→ **TASK DIRECTIONS**
Only one span of the listing below is wanted: the lines from the one with "left hip: (167, 267)" through the one with "right eye: (171, 120)", reproduced exactly, both ends kept.

→ **LISTED ENTRIES**
===

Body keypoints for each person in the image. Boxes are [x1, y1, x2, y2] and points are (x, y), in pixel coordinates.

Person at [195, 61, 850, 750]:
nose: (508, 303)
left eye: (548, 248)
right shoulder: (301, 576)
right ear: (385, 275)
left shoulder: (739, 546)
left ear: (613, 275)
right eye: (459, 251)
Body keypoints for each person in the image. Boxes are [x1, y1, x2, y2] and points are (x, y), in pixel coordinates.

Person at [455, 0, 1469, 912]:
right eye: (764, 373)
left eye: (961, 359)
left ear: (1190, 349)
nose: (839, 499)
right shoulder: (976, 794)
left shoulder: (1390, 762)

===

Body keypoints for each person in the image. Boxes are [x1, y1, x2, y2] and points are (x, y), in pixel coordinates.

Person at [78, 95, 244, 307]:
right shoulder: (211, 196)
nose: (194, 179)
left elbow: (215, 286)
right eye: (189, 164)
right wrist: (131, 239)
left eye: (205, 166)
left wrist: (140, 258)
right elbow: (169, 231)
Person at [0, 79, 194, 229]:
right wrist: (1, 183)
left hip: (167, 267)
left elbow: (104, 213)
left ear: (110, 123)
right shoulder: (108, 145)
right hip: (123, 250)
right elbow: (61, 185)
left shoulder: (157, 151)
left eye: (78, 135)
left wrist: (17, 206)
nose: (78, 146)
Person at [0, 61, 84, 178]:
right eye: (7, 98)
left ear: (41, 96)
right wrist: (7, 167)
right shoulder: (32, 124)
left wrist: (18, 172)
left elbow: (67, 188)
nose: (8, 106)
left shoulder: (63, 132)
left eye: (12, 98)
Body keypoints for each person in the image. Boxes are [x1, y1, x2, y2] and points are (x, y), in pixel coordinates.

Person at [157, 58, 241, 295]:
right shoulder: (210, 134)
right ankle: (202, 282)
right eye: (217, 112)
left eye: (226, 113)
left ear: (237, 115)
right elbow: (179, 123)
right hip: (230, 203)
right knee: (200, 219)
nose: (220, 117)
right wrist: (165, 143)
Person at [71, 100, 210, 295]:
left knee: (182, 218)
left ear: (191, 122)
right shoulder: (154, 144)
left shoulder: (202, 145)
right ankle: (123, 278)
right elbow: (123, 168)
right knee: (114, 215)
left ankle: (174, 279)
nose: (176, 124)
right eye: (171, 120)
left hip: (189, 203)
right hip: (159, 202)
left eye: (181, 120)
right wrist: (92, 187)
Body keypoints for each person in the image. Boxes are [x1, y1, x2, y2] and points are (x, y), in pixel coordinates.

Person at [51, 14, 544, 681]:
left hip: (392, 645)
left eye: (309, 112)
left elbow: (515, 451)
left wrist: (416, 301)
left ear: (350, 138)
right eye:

===

→ **FINAL ANSWER**
left hip: (167, 267)
left elbow: (104, 213)
left ear: (110, 123)
right shoulder: (108, 145)
right hip: (123, 250)
right elbow: (61, 185)
left shoulder: (157, 151)
left eye: (78, 135)
left wrist: (17, 206)
nose: (78, 146)
Person at [0, 61, 84, 178]:
right eye: (7, 98)
left ear: (41, 96)
right wrist: (7, 167)
right shoulder: (32, 124)
left wrist: (18, 172)
left elbow: (67, 188)
nose: (8, 106)
left shoulder: (63, 132)
left eye: (12, 98)
Body keypoints for each person in the image. Boxes are [x1, y1, x2, y2] and points are (x, y), in pixel coordinates.

Person at [157, 58, 241, 295]:
right shoulder: (210, 134)
right ankle: (202, 282)
right eye: (217, 112)
left eye: (226, 113)
left ear: (237, 115)
right elbow: (179, 123)
right hip: (230, 203)
right knee: (200, 219)
nose: (220, 117)
right wrist: (165, 143)
Person at [71, 100, 210, 295]:
left knee: (182, 218)
left ear: (191, 122)
right shoulder: (154, 144)
left shoulder: (202, 145)
right ankle: (123, 278)
right elbow: (123, 168)
right knee: (114, 215)
left ankle: (174, 279)
nose: (176, 124)
right eye: (171, 120)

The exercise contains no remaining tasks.